Ideally you would need google's Dremel (engine behind BigQuery). We are developing open source clone, but it will take some time...
Regardless of the engine used I think solution should include holding the whole dataset in memory - it should give an idea what size of cluster you need.
If I understand you correctly and you only need to aggregate on single columns at a time
You can store your data differently for better results
in HBase that would look something like
table per data column in today's setup and another single table for the filtering fields (type_ids)

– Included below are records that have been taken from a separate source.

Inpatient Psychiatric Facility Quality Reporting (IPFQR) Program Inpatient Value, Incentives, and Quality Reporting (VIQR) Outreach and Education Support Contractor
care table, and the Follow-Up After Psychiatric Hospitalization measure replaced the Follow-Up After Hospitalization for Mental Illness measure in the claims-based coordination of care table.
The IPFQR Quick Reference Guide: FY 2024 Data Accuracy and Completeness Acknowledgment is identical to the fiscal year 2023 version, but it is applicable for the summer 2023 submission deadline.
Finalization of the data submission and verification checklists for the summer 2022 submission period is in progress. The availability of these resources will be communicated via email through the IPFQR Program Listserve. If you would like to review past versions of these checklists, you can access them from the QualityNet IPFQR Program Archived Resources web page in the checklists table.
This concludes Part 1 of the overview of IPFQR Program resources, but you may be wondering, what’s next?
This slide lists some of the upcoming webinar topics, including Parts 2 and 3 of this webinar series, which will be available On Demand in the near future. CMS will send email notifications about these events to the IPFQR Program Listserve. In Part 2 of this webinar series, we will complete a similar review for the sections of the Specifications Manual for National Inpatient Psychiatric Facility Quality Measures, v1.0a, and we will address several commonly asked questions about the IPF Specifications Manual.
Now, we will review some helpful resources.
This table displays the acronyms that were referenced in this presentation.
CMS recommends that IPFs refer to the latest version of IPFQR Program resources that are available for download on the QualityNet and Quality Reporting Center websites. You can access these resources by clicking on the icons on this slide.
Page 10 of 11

row for each key in today's setup - you may want to think how to incorporate your filter fields into the key for efficient filtering - otherwise you'd have to do a two phase read (
column for each table in today's setup (i.e. few thousands of columns)
HBase doesn't mind if you add new columns and is sparse in the sense that it doesn't store data for columns that don't exist.
When you read a row you'd get all the relevant value which you can do avg. etc. quite easily
You might want to use a plain old database for this. It doesn't sound like you have a transactional system. As a result you can probably use just one or two large tables. SQL has problems when you need to join over large data. But since your data set doesn't sound like you need to join, you should be fine. You can have the indexes setup to find the data set and the either do in SQL or in app math.